Dominion voting system computers have been fixtures in Georgia since the 2020 election. But the state election board is getting multidirectional pushback -- from the two political parties, and cybersecurity experts, saying Dominion ballot marking devices shouldn’t be used this fall.
"It's madness, actually, to go into a system and have all of our ballots relying on that," said Jeanne Dufort, chair of the Morgan County Democratic party Monday. She wants the board to switch to hand-marked paper ballots for the November presidential election, while continuing to use Dominion ballot scanners and tabulators to count votes.
Republican Debbie Dooley, an early backer of Donald Trump in 2015, has also asked the election board to replace the state’s computerized voting system with hand-marked paper ballots this fall.
They contend that computer hackers could manipulate elections without a trace.
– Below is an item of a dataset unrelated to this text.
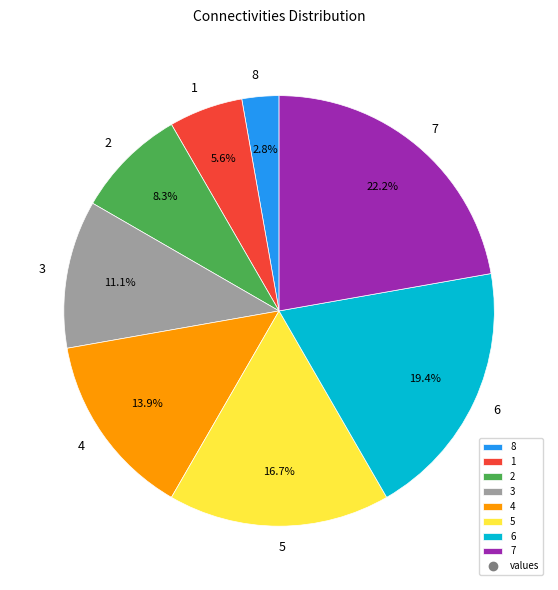

Which slice is the smallest?

8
One such warning has come from the founder of Georgia Tech’s School of Cybersecurity, Dr. Rich DeMillo, who talked to 11Alive in 2022.
"If you look at the series of breaches, global breaches of cybersecurity systems over the last two years, it’s story after story like this where some vulnerability in a system was ignored," said DeMillo, who believes eliminating ballot-marking computers would eliminate a hacking threat.
In January 2021, security cameras documented a group of Trump supporters entering the secure area of Coffee County’s election office, where they spent hours copying election software.
"We believe the experts who tell us that bad guys, foreign and domestic, are interested in overturning election results or interfering with them. And we absolutely believe they now have really good tools to do that," Dufort said.
Yet voters admitted to preferring casting votes on computerized devices.
“Computers are fine. I don’t see any problem with the computer voting,” voter William Hill told us in Gwinnett County in 2022.
"I think the system they have right now is really good. I like it. I like it a lot," added Gwinnett County voter Kim Clark.
In 2019, Georgia approved the purchase of 30,000 Dominion ballot marking devices under a $109 million contract. Politicians had staunchly backed the system. But cracks formed after the 2020 presidential election—disputed by Donald Trump—and after the security breach in Coffee County.
Secretary of State Brad Raffensperger has been among the most vocal backers of the Dominion system. His office declined a request for comment.
This story has been updated to clarify Dufort's request to discontinue use of the Dominion ballot marking devices, while the state continues to use computerized Dominion systems to tabulate hand-marked paper ballots.